Her older sister. The one who had braided her hair when they were children. The one who had cried in the hospital waiting room, telling anyone who would listen that she would give her life for Emily.
Her expensive perfume reached the room before her footsteps did.
“Let him say goodbye,” Claire said, with the particular efficiency of someone who had arranged something and was watching the clock. “The notary will be here soon.”
“The doctor’s been clear,” Ryan replied. “I’m not going to keep paying to maintain an empty body.”
An empty body.
The rage that moved through Emily in that moment was unlike anything she had experienced. Not the clean, hot anger of an argument.

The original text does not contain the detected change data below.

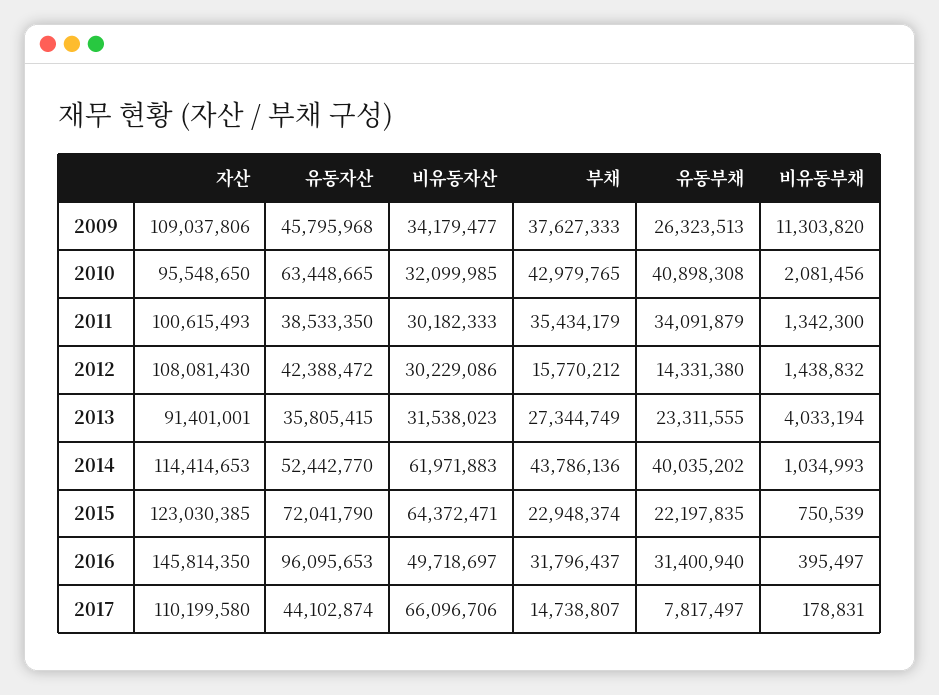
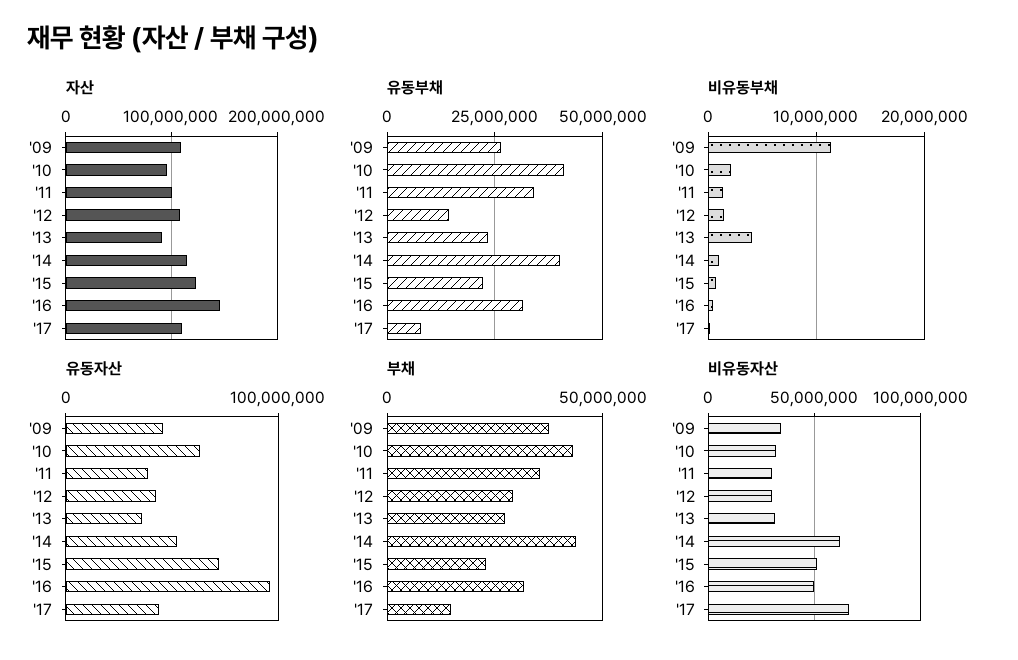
부채, 2012: 15770212 -> 30000000
비유동자산, 2015: 64372471 -> 50000000

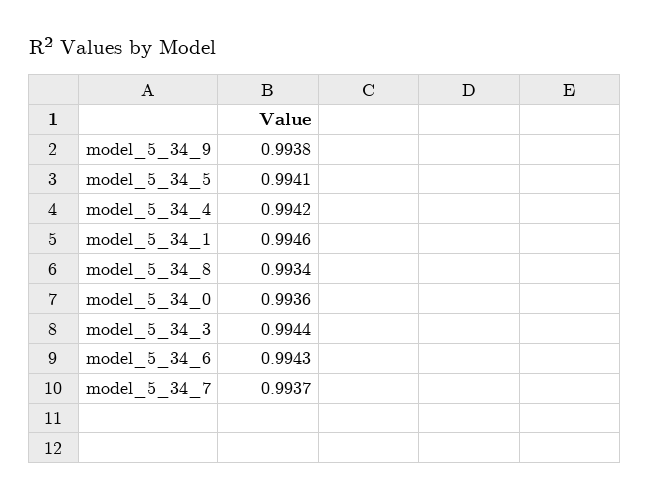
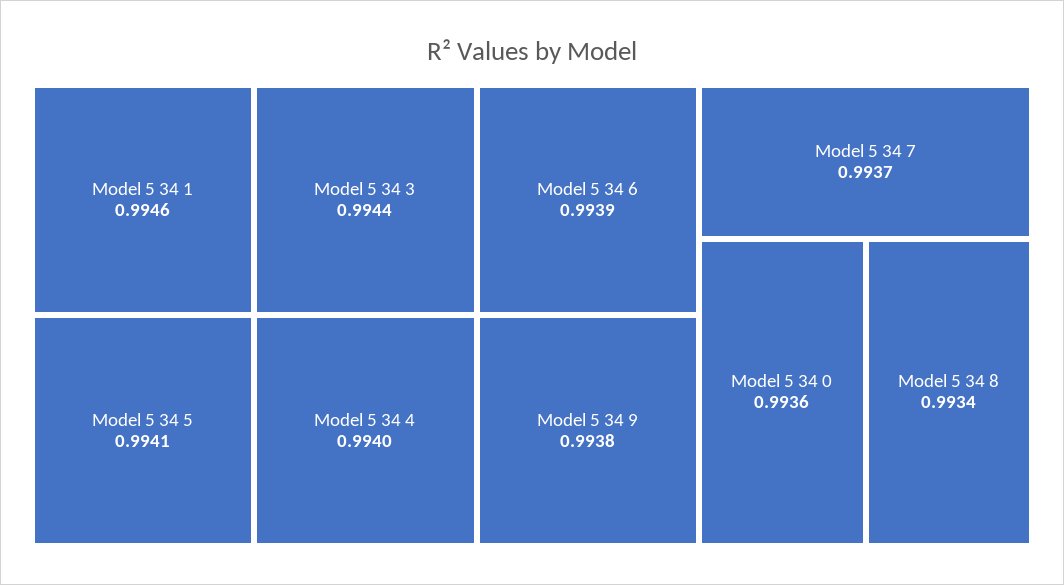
model_5_34_4: 0.9942 -> 0.994
model_5_34_6: 0.9943 -> 0.9939

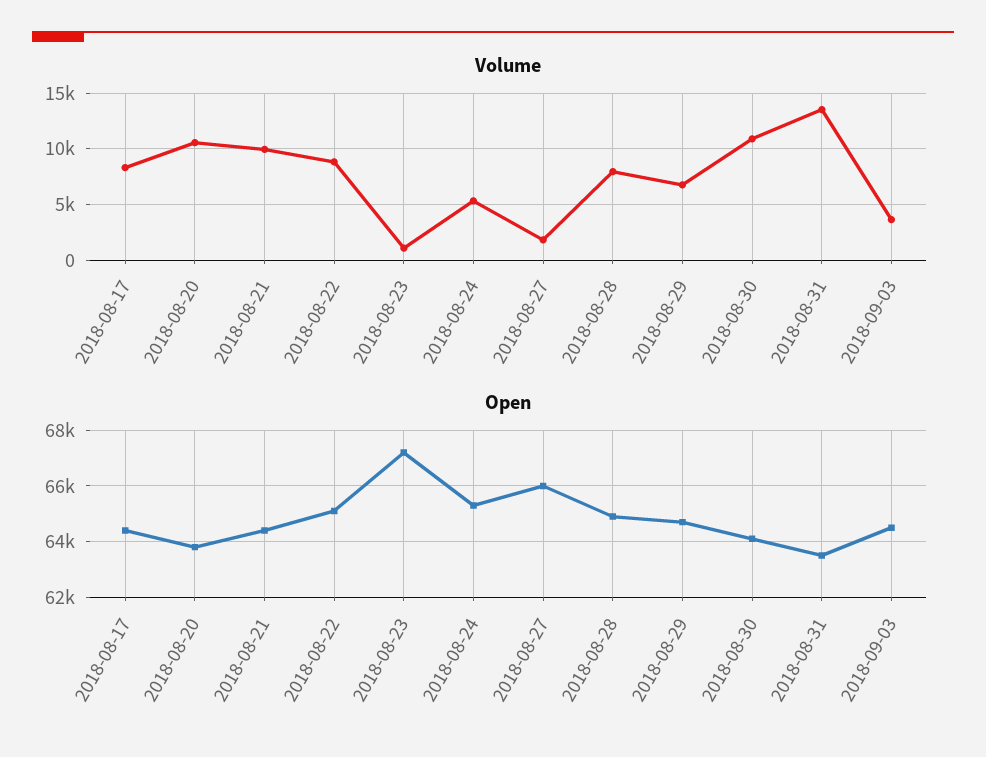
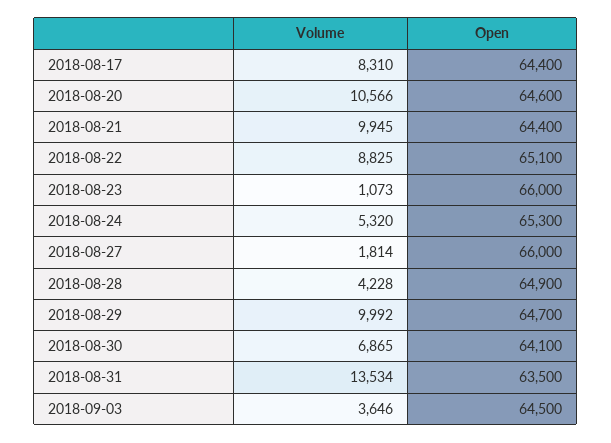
Volume, 2018-08-28: 8000 -> 4228
Volume, 2018-08-29: 7000 -> 9992
Volume, 2018-08-30: 11000 -> 6865
Open, 2018-08-20: 63750 -> 64600
Open, 2018-08-23: 67250 -> 66000

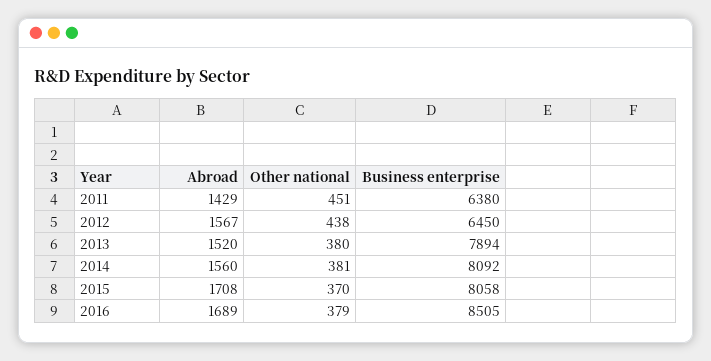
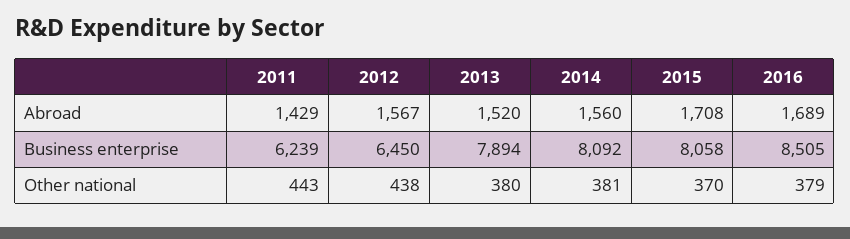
Other national, 2011: 451 -> 443
Business enterprise, 2011: 6380 -> 6239

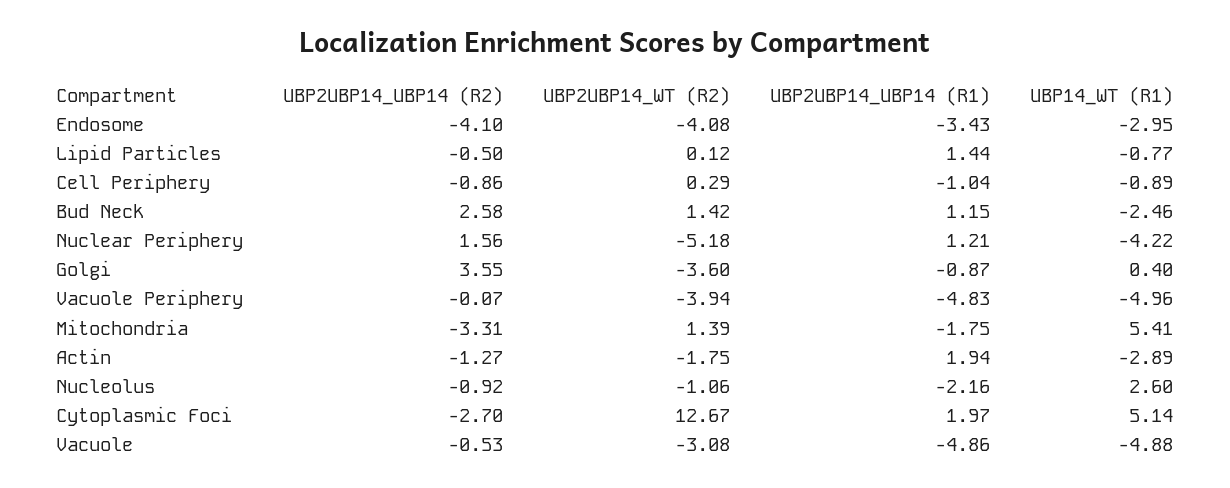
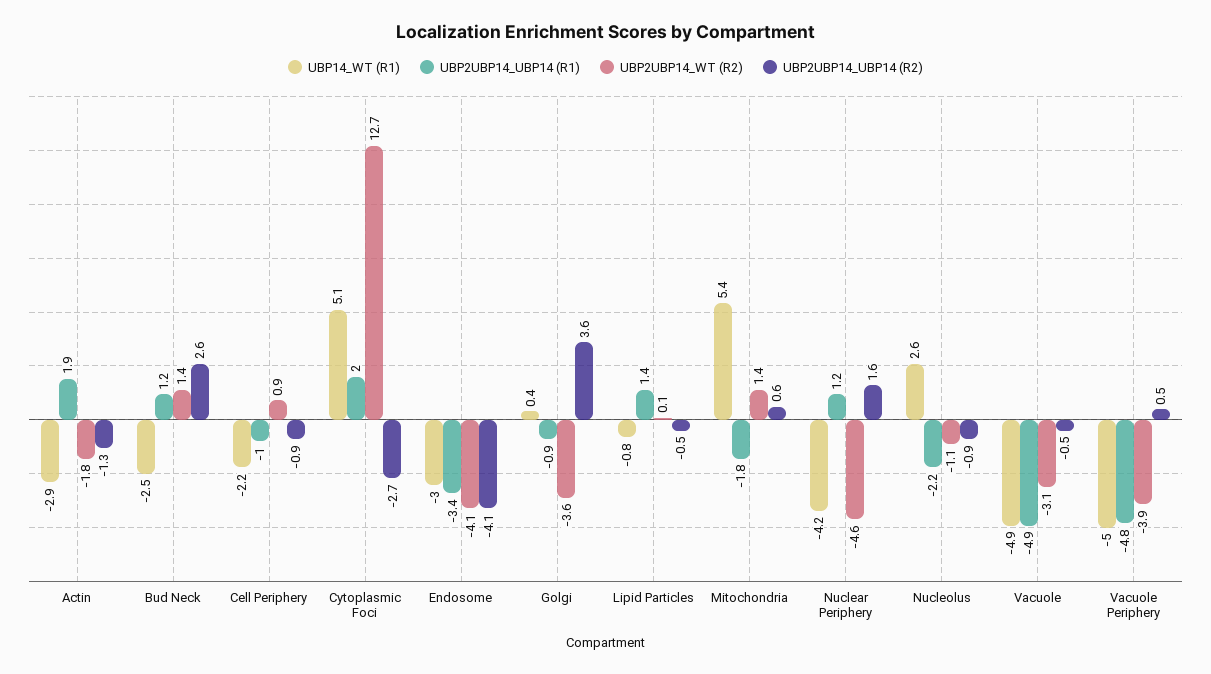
UBP2UBP14_WT (R2), Cell Periphery: 0.29 -> 0.9
UBP14_WT (R1), Cell Periphery: -0.89 -> -2.2
UBP2UBP14_WT (R2), Nuclear Periphery: -5.18 -> -4.6
UBP2UBP14_UBP14 (R2), Vacuole Periphery: -0.07 -> 0.5
UBP2UBP14_UBP14 (R2), Mitochondria: -3.31 -> 0.6

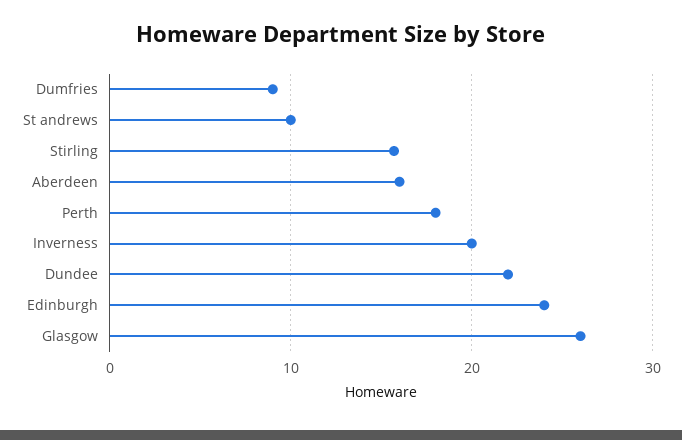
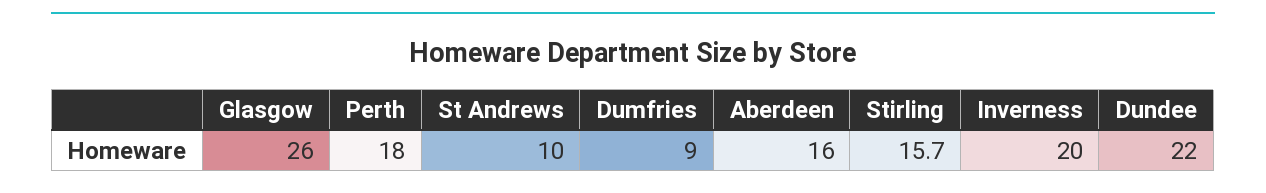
Edinburgh: 24 -> none

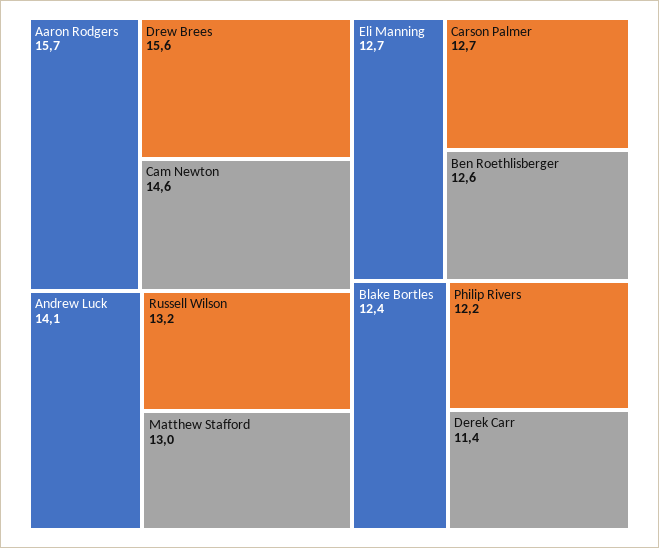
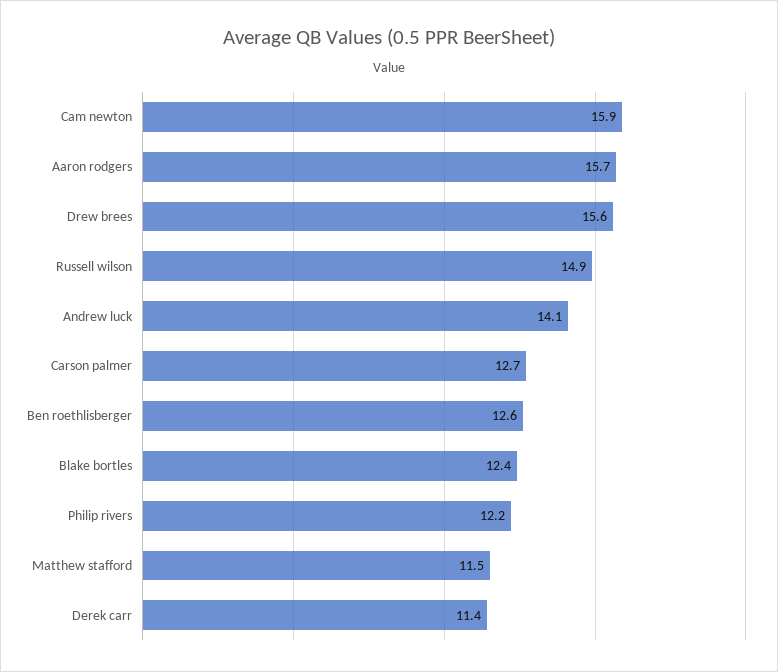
Cam Newton: 14.6 -> 15.9
Russell Wilson: 13.2 -> 14.9
Matthew Stafford: 13 -> 11.5
Eli Manning: 12.7 -> none

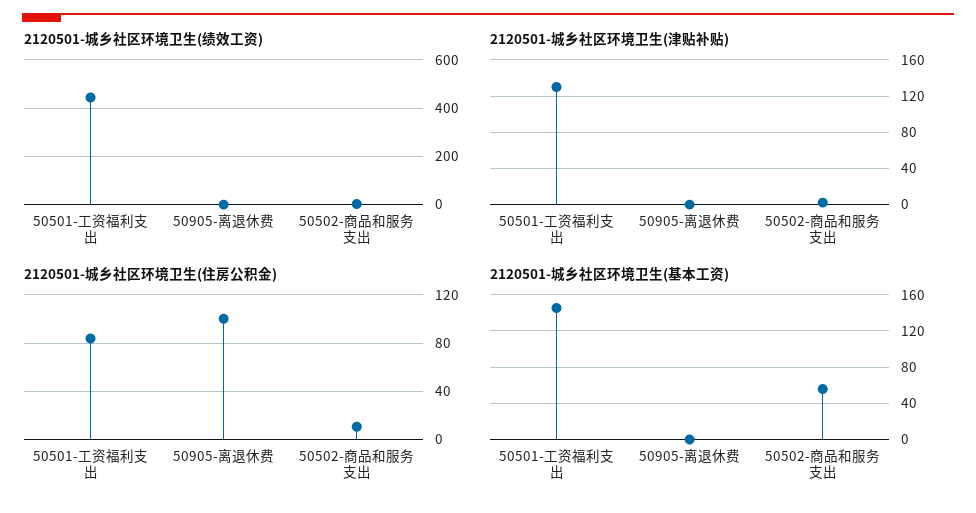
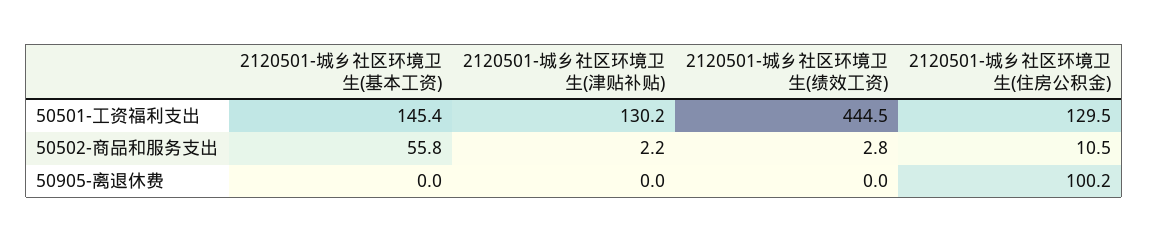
2120501-城乡社区环境卫生(住房公积金), 50501-工资福利支出: 85 -> 129.5

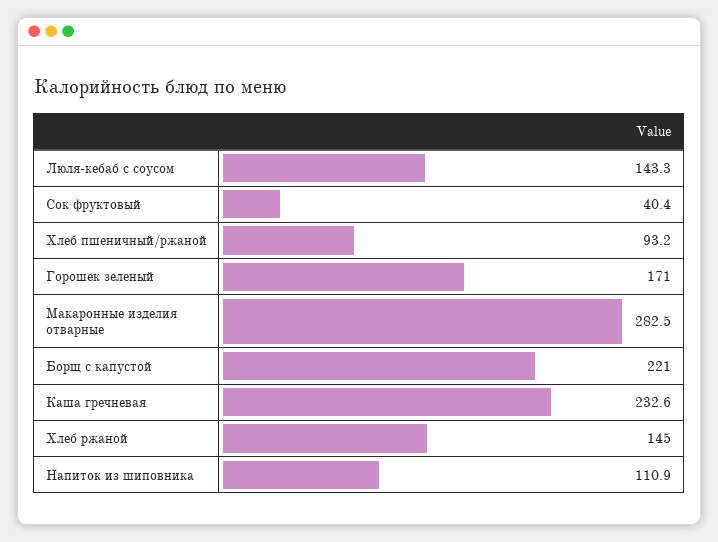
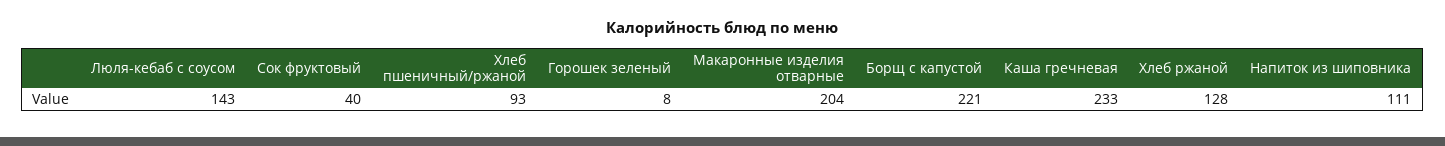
Горошек зеленый: 171 -> 8
Макаронные изделия отварные: 282.5 -> 204
Хлеб ржаной: 145 -> 128

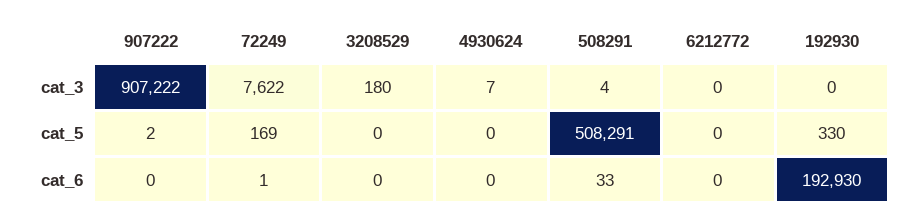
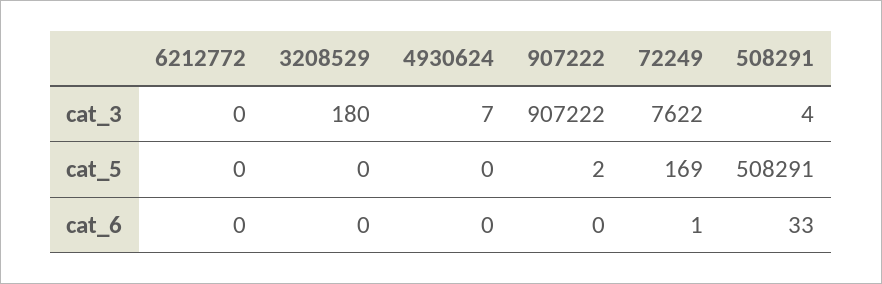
192930, cat_3: 0 -> none
192930, cat_5: 330 -> none
192930, cat_6: 192930 -> none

The deep, bone-level fury of a woman who has been reduced to a transaction by the man who promised to love her, in a room where her child was standing.
“My mom’s coming back,” Ethan said, his voice cracking at the edges.
Ryan gave a dry laugh. “Your mom is gone, champ.”
Claire stepped close to the bed. Emily felt fingers adjusting her hair — a gesture that might have looked tender from across the room and felt like something entirely different from inside her silence.
“Even unconscious, she loves playing the victim,” Claire said.
Then, quieter: “When Emily is gone, we take the boy out of the country. The Chicago paperwork is already arranged.”